A light-toned, enjoyable look at penises. Hickman comes at his subject from every conceivable angle (I'll try to keep the double entendres to a minimum). He doesn't really drill down in detail into anything but it's very well researched. I would recommend this as a first stop for anyone with an interest in penises as it's a good signpost for further reading. Practical experimentation might be more fun though.
I picked this up because the blurb was so funny. The book is funny, too, but it's also well researched and very interesting. If you are a "penis-possessor," you may learn a few things you didn't know (and maybe wish you still didn't know), and if you aren't (like me), you'll learn a few things about those members of the other gender. Entertaining as well as informative. (Extensive index, but no illustrations.)
The story of ups and downs of a penis. Sometimes it is hard to believe how some prejudices are still alive or were alive for so long. Book offers a medical, biological and cultural history of a penis and its problems. There are size, STDs, prejudices and beliefs. Interesting read, sometimes entertaining, sometimes straight on scary.
Bardzo ciekawa książka, zawierająca szerokie spojrzenie na historię, wierzenia, przesądy itp. związane z tytułowym organem. Nie tylko, również dużo naukowych badań, medycznych badań. Podparte bogatą bibliografią i przypisami, które również warto przeczytać. Myślę, że to obowiązkowa lektura dla mężczyzn, ale także dla ich partnerek.
An interesting and easy to read history of how the organ has been viewed in society, what things have been done to it by the owner, and how it ages.
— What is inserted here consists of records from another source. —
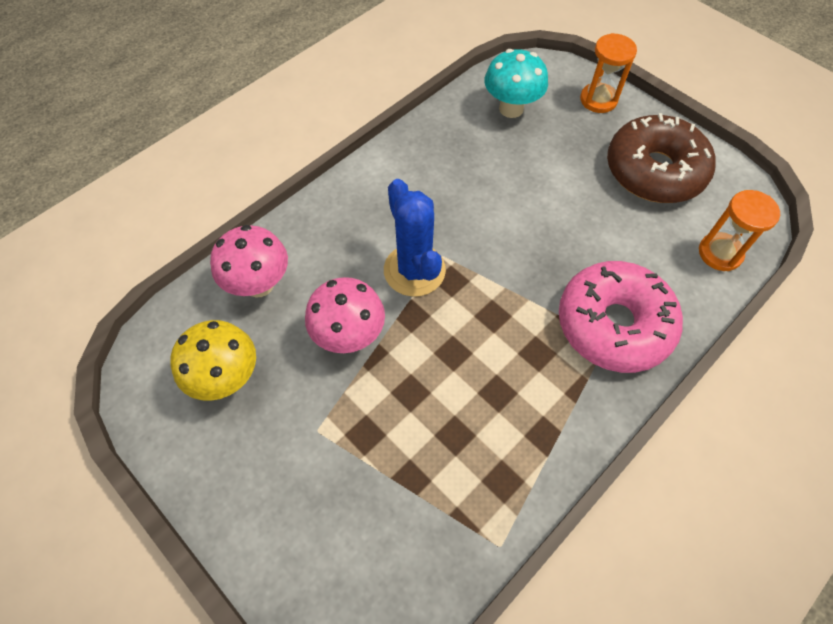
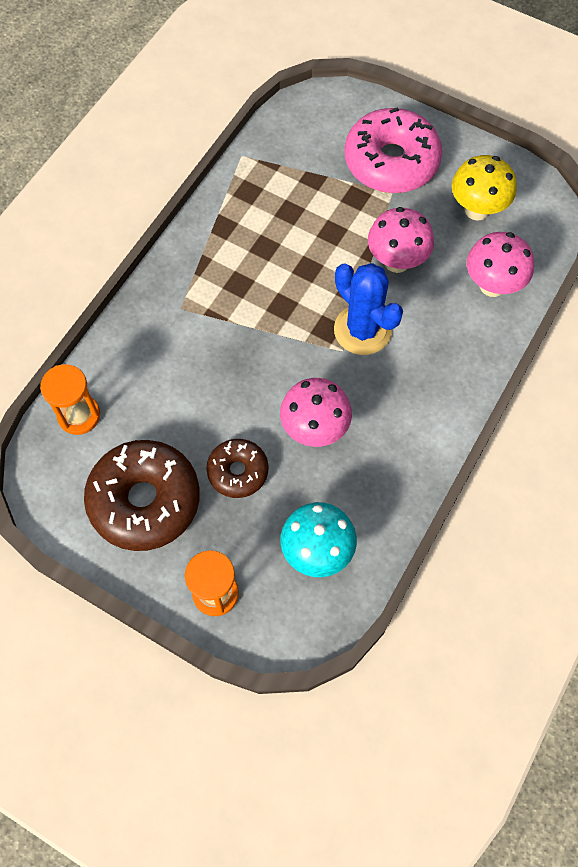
camera: 165 degrees right, 5 degrees up
(489, 193) = (314, 429): none -> pink mushroom
(567, 175) = (238, 471): none -> brown donut
(614, 324) = (176, 322): pink donut -> pink donut (391, 162)

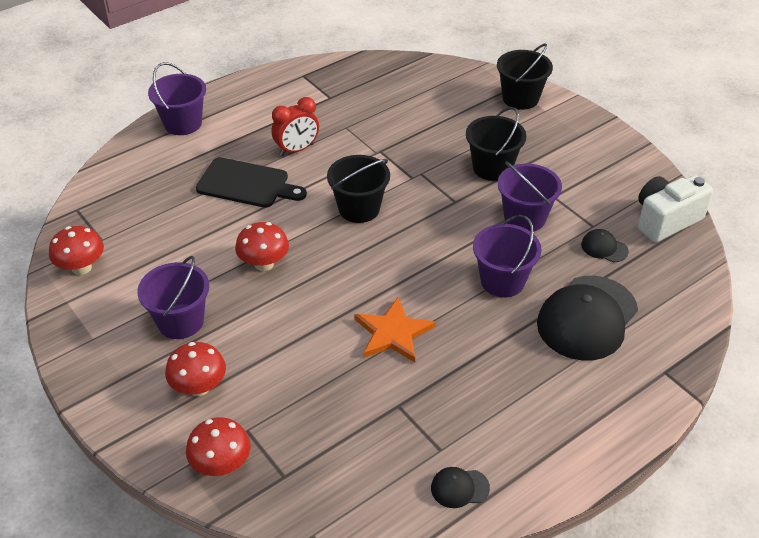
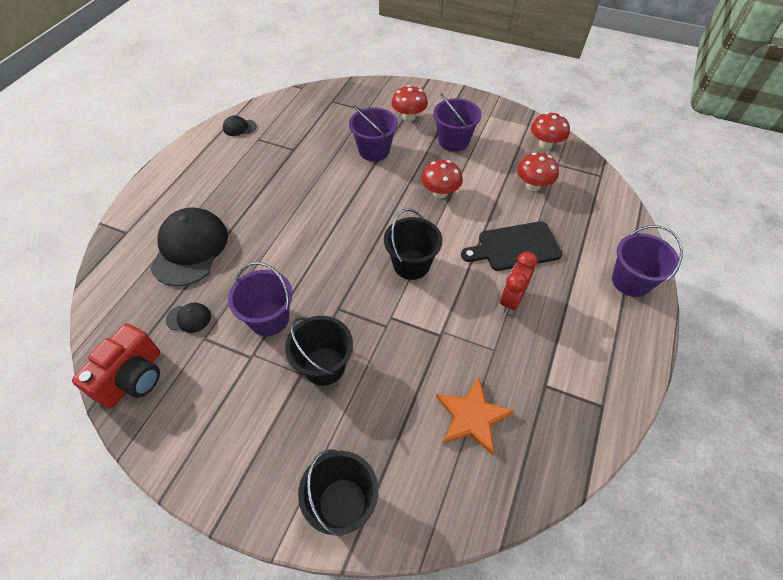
camera: 150 degrees right, 10 degrees up
(221, 465) = (365, 94): red mushroom -> red mushroom (533, 185)
(393, 333) = (321, 185): orange star -> orange star (472, 416)
(459, 488) = (239, 127): black cap -> black cap turned 150 degrees counterclockwise
(502, 281) = (264, 251): purple bucket -> purple bucket (374, 150)
(665, 220) = (133, 378): white camera -> red camera

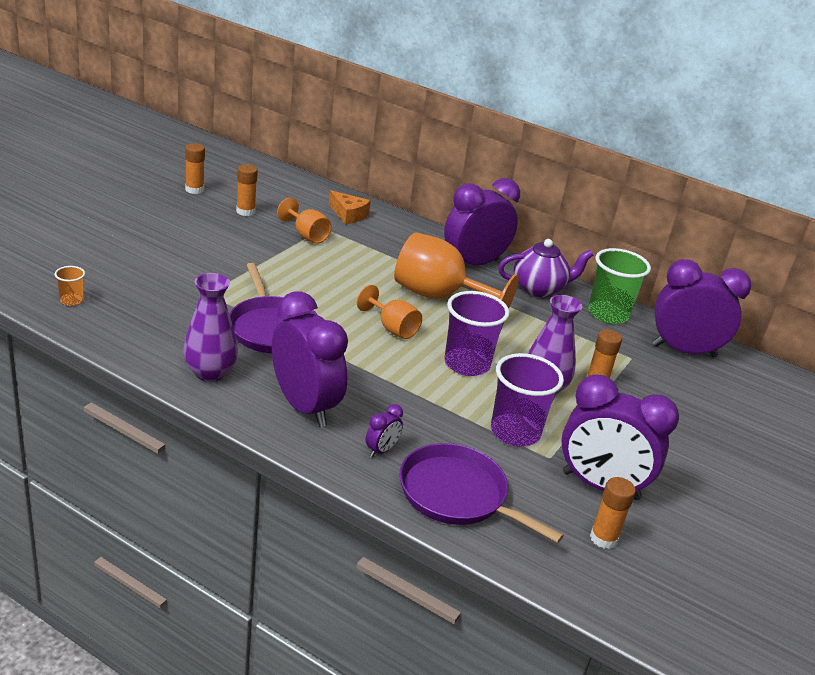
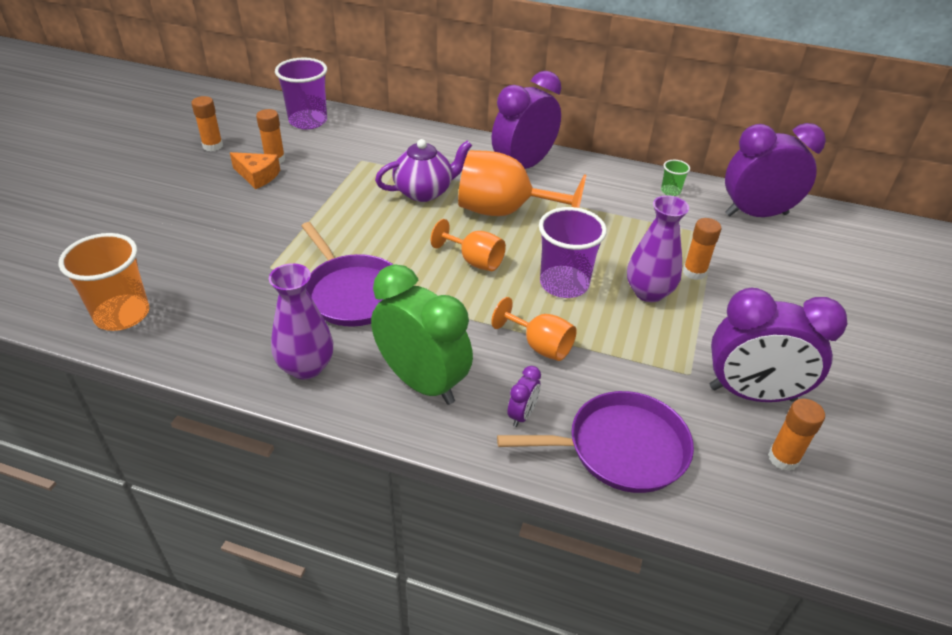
camera: 10 degrees left, 10 degrees up
(71, 300) = (122, 315): orange cup -> orange cup, size x2.11
(305, 407) = (422, 382): purple clock -> green clock
(306, 235) = (347, 172): orange goblet -> orange goblet (539, 346)
(348, 214) = (380, 139): orange cheese -> orange cheese (257, 176)
(457, 495) = (620, 448): purple pan -> purple pan turned 150 degrees clockwise
(515, 432) = (644, 353): purple cup -> purple cup (308, 121)
(539, 289) = (595, 179): purple teapot -> purple teapot (424, 192)
(608, 314) = (670, 191): green cup -> green cup, size x0.47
Treated with the appropriate balance of humor and seriousness.
Posiadanie penisa to nie jest taka prosta sprawa. Tak. Powiedziałam to. A książka jest rewelacyjna! Można się czegoś nauczyć, dowiedzieć, ubawić, zaśmiać w głos i zrozumieć. Mnóstwo ciekawostek, historia, odpowiedzi na pytania, problemy i rozwiązania. POLECAM! :) #PokażCoCzytasz
Very well researched and flows nicely. Just an excellent mix of humor and fact that is difficult to pull off, but the author does. Oft classified as a "humor" book, but is far more informative.
I received this as a Goodreads First Reads giveaway. I entered the drawing for this expecting a brief, humorous read that could make a good Christmas gag gift. That all still applies, but I was not expecting it to be as interesting and as exhaustively researched as it turned out to be. Specifically, the detail the author goes into about religious history, including Christianity, is absolutely fascinating. Oftentimes the material itself is humorous enough, but the dry, distinctly British wit and commentary that Hickman brings to each topic makes this a quick, enjoyable, and surprisingly informative read.